To be more specific however, we use a specialized work stealing queue data structure that is used to implement algorithms like parallel_for parallel_invoke, etc. The algorithms push work onto a local queue, execute a portion of the work, and then pop work from the same queue and execute it until it is empty (in a FIFO manner). In the meantime other processors that are out of work are free to steal from the other end of the queue. Each stolen piece of work may itself give rise to more work on the stealing processors queue for stealing by others, and this is how work generated by a single thread executing those algorithms is farmed out to multiple threads.
Hope that helps.
--Geni
-
Freitag, 27. April 2012 09:03
1. I would also say that you should clean up TLS state once you are done with it before your task completes, so that when a new task starts there is no stale information lying around in TLS.
2. The native Concurrency Runtime does not inject threads like the .NET tasks runtime does - this is because we offer co-operative yielding primitives, and other tasks can run if tasks block using these primitives.
Thanks for the responses Geni. Regarding:
1 - I use TlsAlloc() before starting any ppl work in order to allocate a Tls slot(index) to be used from ppl tasks. Inside tasks I use that slot(*same* slot) in order to store/read user defined information. I need that slot untill application exits when I do TlsFree(tlsSlot).
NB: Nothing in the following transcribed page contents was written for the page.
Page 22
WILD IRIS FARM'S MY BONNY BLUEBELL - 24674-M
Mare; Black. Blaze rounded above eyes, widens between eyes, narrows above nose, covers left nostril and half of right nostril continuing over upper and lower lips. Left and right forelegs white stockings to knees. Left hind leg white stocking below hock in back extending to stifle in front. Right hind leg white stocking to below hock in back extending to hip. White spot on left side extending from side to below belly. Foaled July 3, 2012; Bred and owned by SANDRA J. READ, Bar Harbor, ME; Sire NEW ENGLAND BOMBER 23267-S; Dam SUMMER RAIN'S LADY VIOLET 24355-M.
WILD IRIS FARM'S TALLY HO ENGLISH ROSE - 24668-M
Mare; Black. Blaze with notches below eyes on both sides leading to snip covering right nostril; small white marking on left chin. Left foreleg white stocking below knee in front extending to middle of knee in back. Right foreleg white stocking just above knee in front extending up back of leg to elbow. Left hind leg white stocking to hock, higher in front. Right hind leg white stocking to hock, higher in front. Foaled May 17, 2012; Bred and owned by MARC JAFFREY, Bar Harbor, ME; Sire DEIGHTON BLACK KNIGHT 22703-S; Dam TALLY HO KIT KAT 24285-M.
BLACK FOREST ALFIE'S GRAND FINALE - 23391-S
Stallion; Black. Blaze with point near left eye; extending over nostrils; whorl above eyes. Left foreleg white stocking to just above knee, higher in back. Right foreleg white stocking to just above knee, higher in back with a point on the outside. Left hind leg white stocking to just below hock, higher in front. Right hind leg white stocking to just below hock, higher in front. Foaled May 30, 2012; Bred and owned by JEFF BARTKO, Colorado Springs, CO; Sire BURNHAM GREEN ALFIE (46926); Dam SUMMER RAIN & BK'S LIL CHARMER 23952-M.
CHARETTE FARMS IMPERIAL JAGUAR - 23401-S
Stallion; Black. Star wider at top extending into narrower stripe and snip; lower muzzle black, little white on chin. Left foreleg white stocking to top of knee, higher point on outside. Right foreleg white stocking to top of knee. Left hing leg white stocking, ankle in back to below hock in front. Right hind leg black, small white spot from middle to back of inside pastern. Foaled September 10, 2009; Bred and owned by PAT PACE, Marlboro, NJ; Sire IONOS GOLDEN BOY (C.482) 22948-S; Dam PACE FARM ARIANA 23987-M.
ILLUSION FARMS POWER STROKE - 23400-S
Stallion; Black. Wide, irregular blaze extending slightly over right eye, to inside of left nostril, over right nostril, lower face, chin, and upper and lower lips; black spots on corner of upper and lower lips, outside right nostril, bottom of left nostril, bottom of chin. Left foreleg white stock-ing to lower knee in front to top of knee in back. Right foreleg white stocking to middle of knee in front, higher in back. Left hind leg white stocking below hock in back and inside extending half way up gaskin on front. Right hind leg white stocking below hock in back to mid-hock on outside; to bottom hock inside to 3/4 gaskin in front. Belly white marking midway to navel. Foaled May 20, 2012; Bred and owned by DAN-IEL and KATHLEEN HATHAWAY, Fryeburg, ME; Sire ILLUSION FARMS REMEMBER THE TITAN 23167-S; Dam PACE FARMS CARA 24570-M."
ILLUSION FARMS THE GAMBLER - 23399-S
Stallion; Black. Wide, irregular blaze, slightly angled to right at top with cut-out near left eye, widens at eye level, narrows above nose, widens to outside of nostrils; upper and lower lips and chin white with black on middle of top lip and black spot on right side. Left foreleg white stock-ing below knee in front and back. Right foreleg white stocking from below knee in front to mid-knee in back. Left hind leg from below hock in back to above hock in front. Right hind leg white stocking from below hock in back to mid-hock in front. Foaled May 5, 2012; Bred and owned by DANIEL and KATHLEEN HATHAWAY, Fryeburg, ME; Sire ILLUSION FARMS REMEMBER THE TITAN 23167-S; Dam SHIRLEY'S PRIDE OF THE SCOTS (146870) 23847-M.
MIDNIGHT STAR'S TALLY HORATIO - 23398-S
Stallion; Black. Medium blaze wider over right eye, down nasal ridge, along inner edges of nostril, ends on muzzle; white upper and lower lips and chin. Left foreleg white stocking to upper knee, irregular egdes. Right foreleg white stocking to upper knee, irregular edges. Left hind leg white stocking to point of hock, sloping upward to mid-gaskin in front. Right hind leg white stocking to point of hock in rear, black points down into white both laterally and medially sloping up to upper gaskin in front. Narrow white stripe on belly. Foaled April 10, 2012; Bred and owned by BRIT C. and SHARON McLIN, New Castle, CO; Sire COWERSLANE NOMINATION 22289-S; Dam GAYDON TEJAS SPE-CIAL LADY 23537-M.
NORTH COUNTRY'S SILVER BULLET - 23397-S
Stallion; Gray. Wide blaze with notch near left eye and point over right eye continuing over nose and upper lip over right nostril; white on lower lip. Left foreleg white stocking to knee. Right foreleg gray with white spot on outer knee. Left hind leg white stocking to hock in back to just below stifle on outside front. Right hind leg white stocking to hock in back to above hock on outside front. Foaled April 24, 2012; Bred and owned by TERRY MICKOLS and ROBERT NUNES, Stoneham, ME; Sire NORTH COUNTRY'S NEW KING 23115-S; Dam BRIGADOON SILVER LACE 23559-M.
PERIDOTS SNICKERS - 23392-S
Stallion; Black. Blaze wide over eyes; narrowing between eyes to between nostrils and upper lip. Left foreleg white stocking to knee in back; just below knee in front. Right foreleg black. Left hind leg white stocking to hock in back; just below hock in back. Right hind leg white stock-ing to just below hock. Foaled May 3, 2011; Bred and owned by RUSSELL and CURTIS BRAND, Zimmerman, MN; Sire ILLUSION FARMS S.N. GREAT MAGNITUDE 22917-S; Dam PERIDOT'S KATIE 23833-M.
I think in my case I don't need to allocate the same slot/free(using TlsAlloc()/TlsFree()) for every task started. I wonder what the performance implications would be in this case for what you have said (parallel for loop where every index is a task) but things like this can be mesured.
2. So basically co-operative yielding primitives just tell the processor that executes the current task that there is not work to be done (at least for the current task) and that triggers stealing work from other work queues resulting in an additional thread to be spawned for this.
-
Samstag, 28. April 2012 00:32
Yes, you don't need to use TlsAlloc/TlsFree for every task. I take it you're saying that if you store data into the slot from one task, and then another task starts up on that thread when the first task finishes, it doesn't matter that there is some data stored in the slot.
The co-operative yielding primitves tell the processor to either execute another thread that is ready to run or to use a new thread to execute tasks in the queues. Note that with co-operative blocking - such as with critical_section::lock() when the lock is already acquired, the task when unblocked by the task that releases the lock does not immediately start executing. instead it goes on a 'ready queue' in the ConcRT scheduler if all processors are busy executing tasks, and only when some executing processor is out of tasks, or the task on it is blocking/yielding, the ready task can run. If it results in spinning up a new thread that thread can steal work from other threads queues.